The performance difference is stark, too. Local inference with Llama 3.2 can take several seconds per response. AWS Nova Lite often starts responding in under a second, with dozens of other models available on demand. Alternatives like LiteLLM or OpenRouter offer similar reach, but I'd rather keep traffic inside a trusted perimeter (either the home lab network or a dedicated AWS VPC) than route it through a third party I don't control.
Word to the wise when working with AWS services: hold on to your wallet and set sensible limits. Bedrock charges by the token, and they add up fast.
Why Not Just Use Docker Compose?
Fair question. I asked myself the same thing, more than once.
I started with Kubernetes: full Kubespray, ArgoCD, Helm, the works. It was great until it wasn't. When Kubernetes breaks, it breaks spectacularly. I spent more time nursing a broken cluster back to health than I did actually building anything. (I did get very good at SRE. Whether that's a silver lining or a sunk cost, I leave as an exercise for the recruiter – er, reader.)
The fallback was Docker Compose on my MacBook, which worked fine until it didn't: amd64 images that wouldn't run on Apple silicon, networking headaches with DNS and port forwarding, and no clean path to adding compute without jumping back into the Kubernetes deep end. Proxmox ended up striking the balance: easier to operate than Kubernetes, more flexible and reliable than Docker on macOS.
Why Not Just Use ChatGPT?
Cost is part of it. Owning the hardware provides some insulation against subscription creep. But the bigger reasons are security, governance, and flexibility.
Handing sensitive data to a third-party API is a real trade-off. OpenAI is excellent for OpenAI models, but the moment you want to evaluate multiple vendors, swap models with minimal friction, or keep your data out of someone else's training pipeline, you need to own the architecture. The learning experience is its own reward. Or so I tell myself at 11pm on a Tuesday.
Keeping It Accessible
One thing that surprised me about this setup is how little networking complexity it actually requires. Because Coder runs as a VM alongside everything else, it acts as a single ingress point to the environment: one open port on the firewall, one entry point for remote access.

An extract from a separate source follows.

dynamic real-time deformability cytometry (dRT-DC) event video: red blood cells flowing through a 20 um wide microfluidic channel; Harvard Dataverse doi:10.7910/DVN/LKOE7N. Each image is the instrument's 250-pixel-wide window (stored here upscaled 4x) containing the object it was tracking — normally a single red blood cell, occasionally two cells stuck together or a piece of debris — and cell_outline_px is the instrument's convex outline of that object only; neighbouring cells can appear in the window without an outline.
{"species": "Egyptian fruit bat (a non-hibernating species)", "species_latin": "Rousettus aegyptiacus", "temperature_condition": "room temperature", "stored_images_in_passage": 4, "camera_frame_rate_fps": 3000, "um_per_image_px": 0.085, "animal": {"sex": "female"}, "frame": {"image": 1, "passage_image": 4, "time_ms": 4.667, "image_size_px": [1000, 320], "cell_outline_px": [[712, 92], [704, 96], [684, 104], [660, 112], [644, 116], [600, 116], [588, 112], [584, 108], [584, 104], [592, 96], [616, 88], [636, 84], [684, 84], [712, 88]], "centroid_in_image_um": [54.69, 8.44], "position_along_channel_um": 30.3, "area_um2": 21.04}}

For working away from home, I run pfSense with the Tailscale package, which turns the server into a WireGuard VPN exit node. With subnet routing enabled, I can connect from a coffee shop and work exactly as if I were sitting next to the machine. It's one of those configurations that sounds complicated and then, once it's set up, you forget it's even there.
What's Next
We've covered the supporting cast: Open WebUI for model interaction, Bedrock Access Gateway for cloud augmentation, Coder for remote development, and Tailscale for connectivity from anywhere. The core is solid. In upcoming posts, I plan to dig more into Coder and the tools around it, including evaluation platforms so you can measure your prompt effectiveness.
Until then, keep building. The breaking is part of it.